# PAGE
You can see that the node has 20 CPUs, no GPUs, and at the moment runs a bunch of jobs. One of these jobs is mine (1649928). When I submitted qsub request, the scheduler told me that my job ID is 1649928. The pbsnodes command gives us the list of jobs that are currently running on the compute node, and, happily, I see my job on that list. It appears four times, because I have requested four CPUs. Somebody else runs a job (1636248) which takes the remaining 16 CPUs.

To exit the compute node, type:

exit

This will bring you back to the login node. See how your prompt has changed to login001. It is important to notice that you have to be on a login node to request a compute node. One you are on the compute node, and you want to go to another compute node, you have to exit first.

For some jobs, you might want to get a GPU, or perhaps two GPUs. For such requests, the qsub command needs to specify the number of GPUs and the type of GPUs (which you can get from cat /etc/hardware-skylight); we will also have to use the skygpu queue. For example, let’s request a NVIDIA Tesla GTX-1080:

qsub -I -q skygpu -l select=1:ncpus=4:mem=10gb:ngpus=1:gpu_model=gtx1080,walltime=2:00:00

You might have to wait for a bit of the GTX-1080 nodes are busy. Once you get on the compute node, exit it to let other people a chance to get on it.

# ROWS
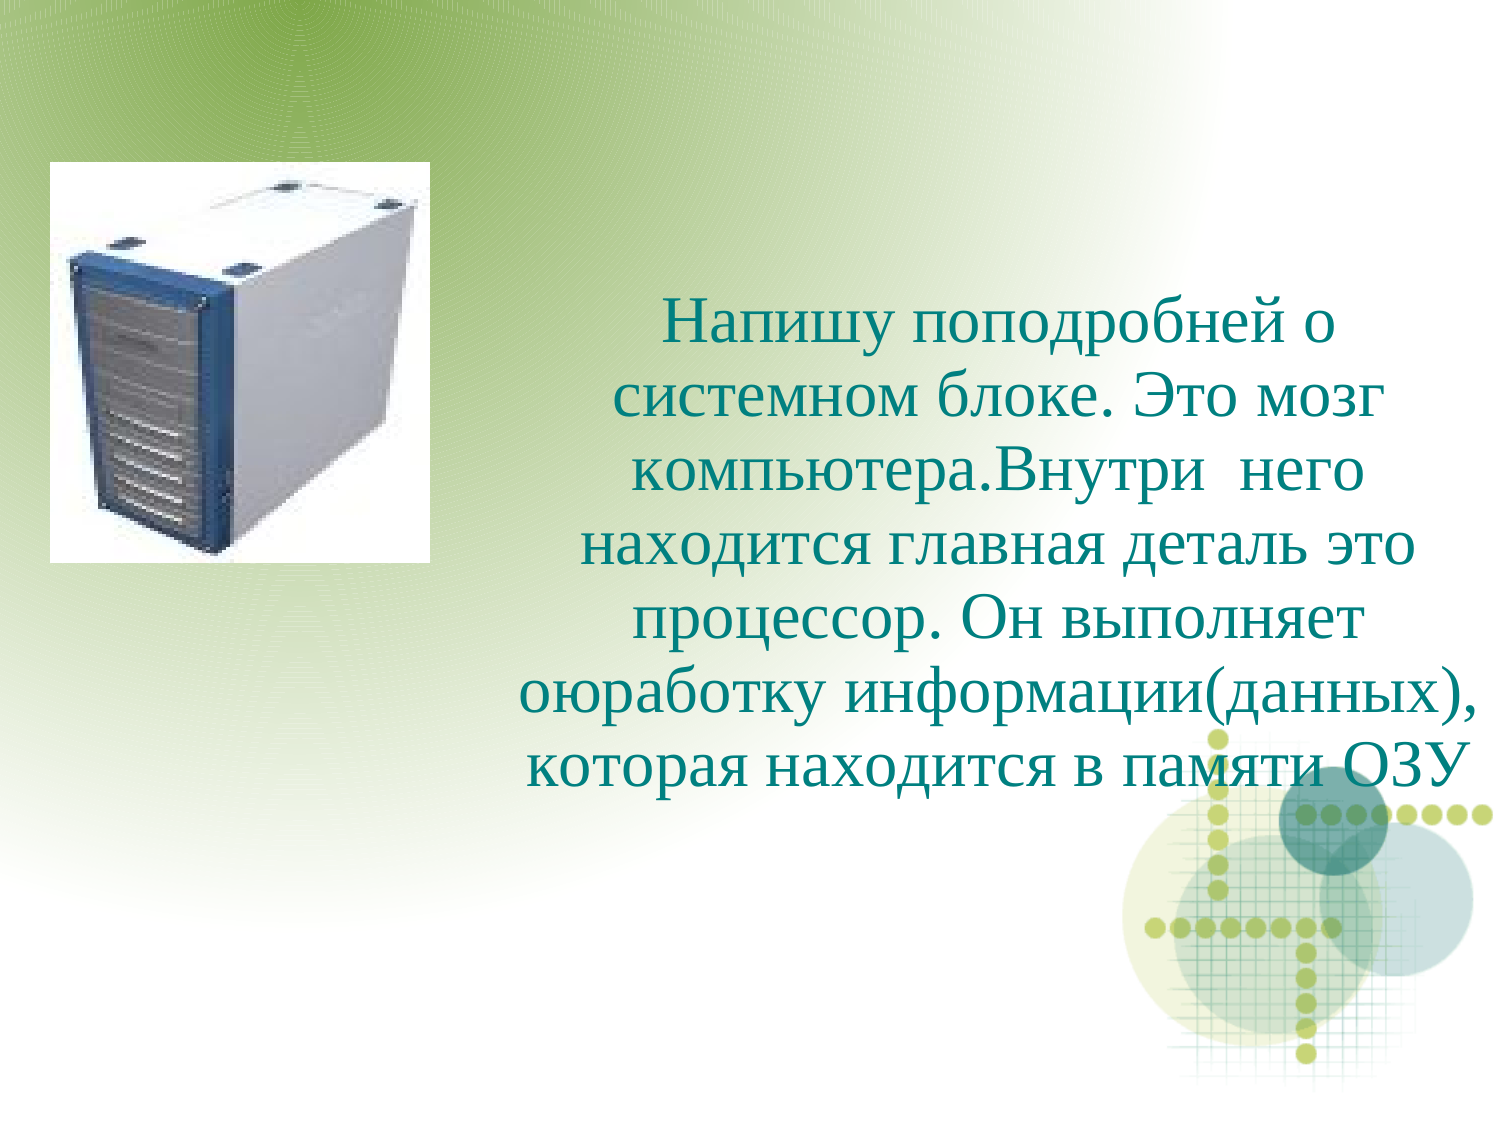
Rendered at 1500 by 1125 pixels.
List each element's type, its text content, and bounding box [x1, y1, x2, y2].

...

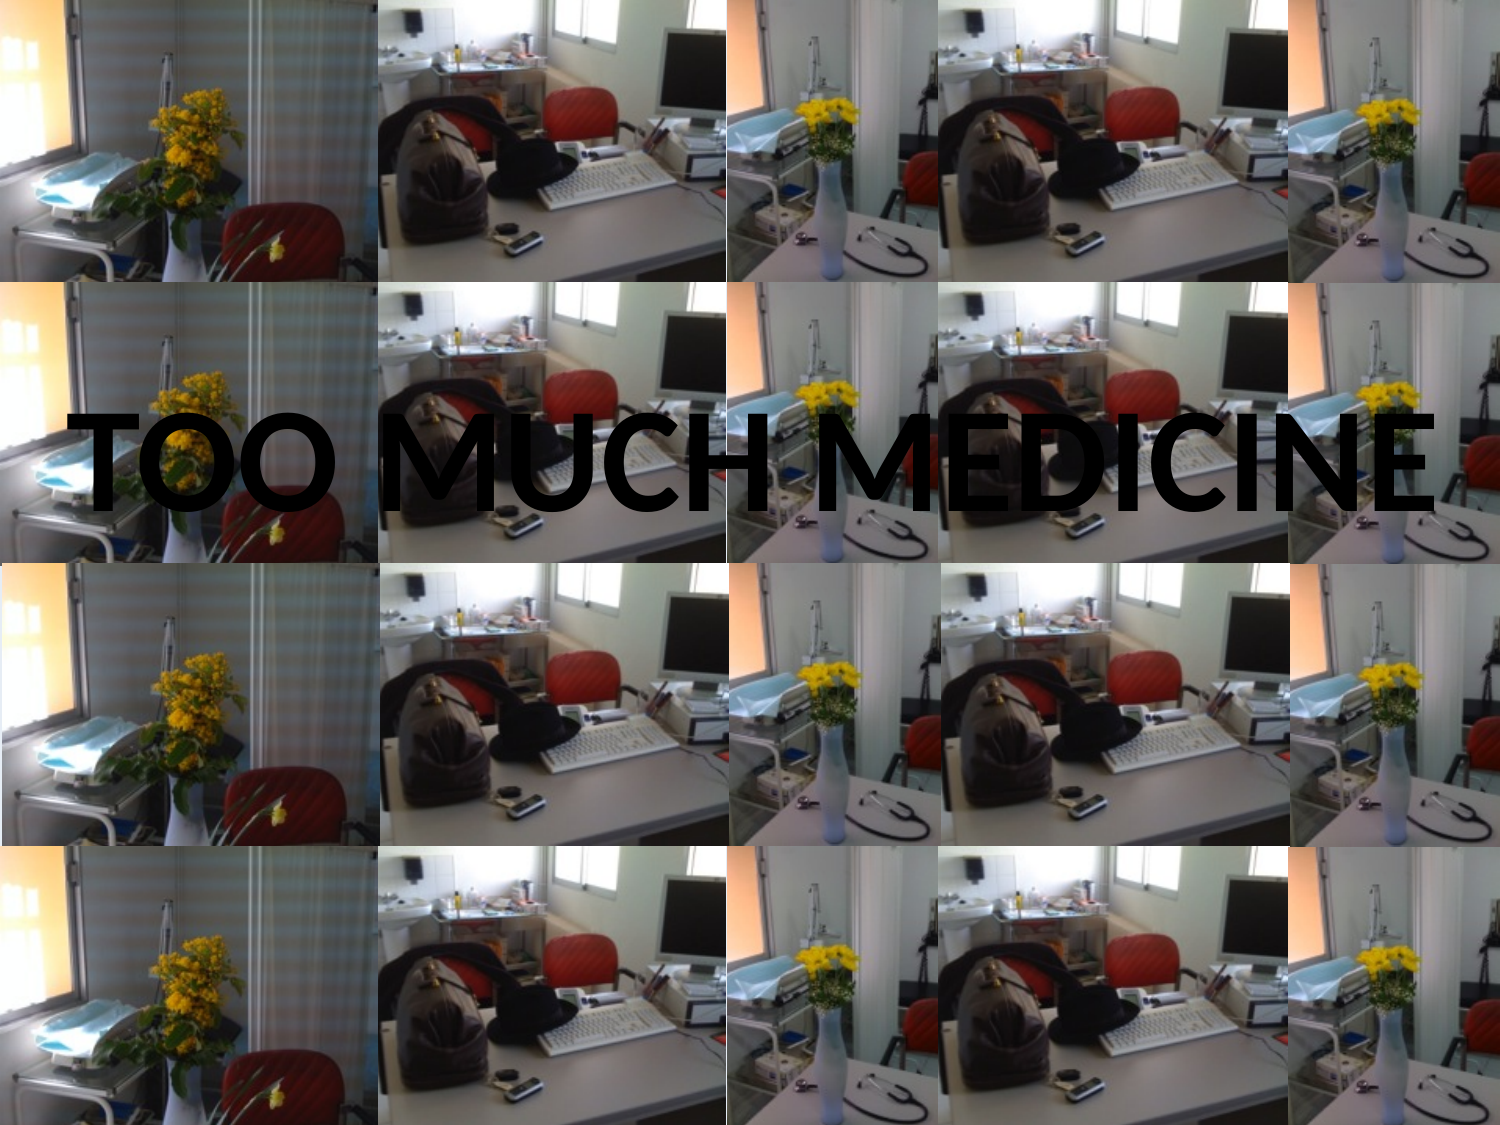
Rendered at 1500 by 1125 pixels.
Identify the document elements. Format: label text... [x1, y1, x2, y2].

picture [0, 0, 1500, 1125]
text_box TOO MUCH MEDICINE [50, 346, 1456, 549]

==

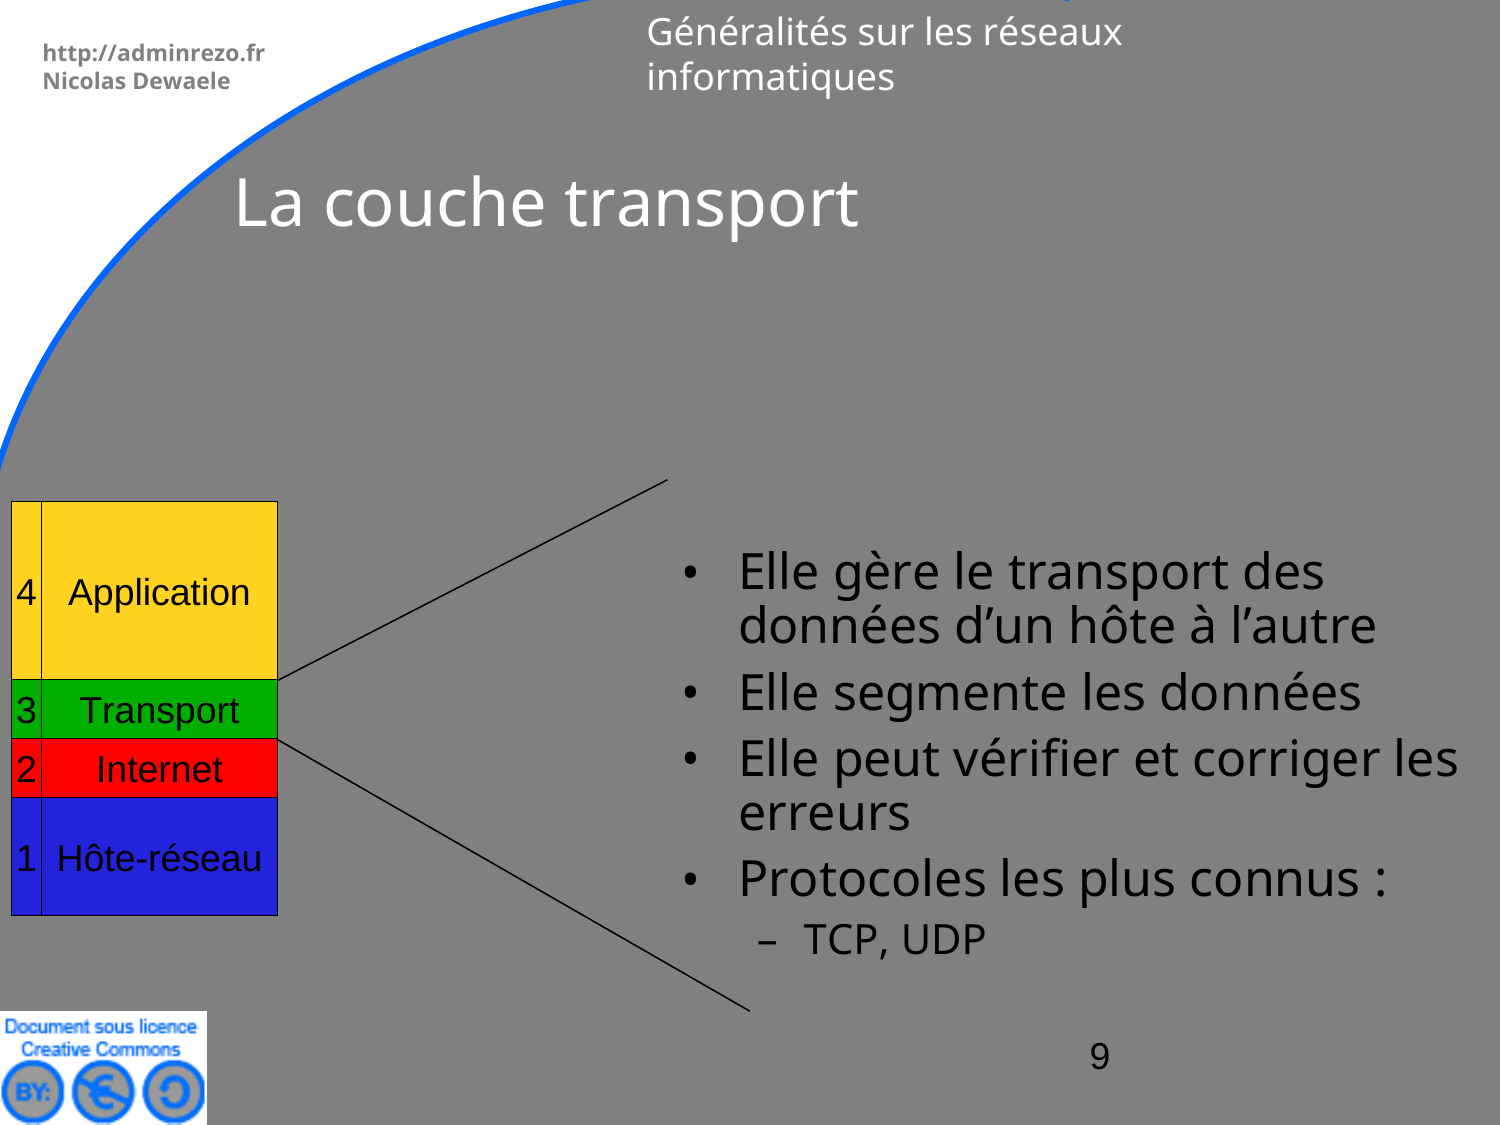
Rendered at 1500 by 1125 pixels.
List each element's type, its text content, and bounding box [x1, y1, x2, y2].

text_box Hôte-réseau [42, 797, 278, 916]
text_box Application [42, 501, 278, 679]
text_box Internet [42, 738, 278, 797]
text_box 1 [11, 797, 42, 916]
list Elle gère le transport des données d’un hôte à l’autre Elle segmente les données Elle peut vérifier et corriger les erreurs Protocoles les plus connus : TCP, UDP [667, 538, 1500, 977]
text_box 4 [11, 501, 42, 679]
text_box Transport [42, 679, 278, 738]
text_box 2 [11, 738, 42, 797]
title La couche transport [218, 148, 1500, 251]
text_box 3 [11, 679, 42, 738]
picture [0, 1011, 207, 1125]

# WHAT IS ASKED
1) Revise the compute node walkthrough starting with "You can see" and going on through "remaining 16 CPUs.", swapping "CPUs" for "cores".
2) Please carry on the compute node walkthrough from the point where its text stops.
The items are separate material with no connection to the compute node walkthrough.

# IN RESPONSE
1)
You can see that the node has 20 cores, no GPUs, and at the moment runs a bunch of jobs. One of these jobs is mine (1649928). When I submitted qsub request, the scheduler told me that my job ID is 1649928. The pbsnodes command gives us the list of jobs that are currently running on the compute node, and, happily, I see my job on that list. It appears four times, because I have requested four cores. Somebody else runs a job (1636248) which takes the remaining 16 cores.

2)
If you want a GPU but don’t care about the type of the GPU, you can request gpu_model=any.

It is possible to ask for several compute nodes at a time, for example select=4 will give you 4 compute nodes. Some programs, such as LAMMPS or NAMD, work a lot faster if you ask for several nodes. This is an advanced topic and we will not discuss it here, but you can find some examples on our website.

NOTE: please be considerate of others when you issue qsub. Remember that Palmetto is a shared resource. For example, maximum walltime is 10 days, but please don’t ask for 10 days of walltime if you only plan to run your program for two hours. The same goes for CPUs and memory: if you have a small program, don’t ask for 500 Gb of RAM.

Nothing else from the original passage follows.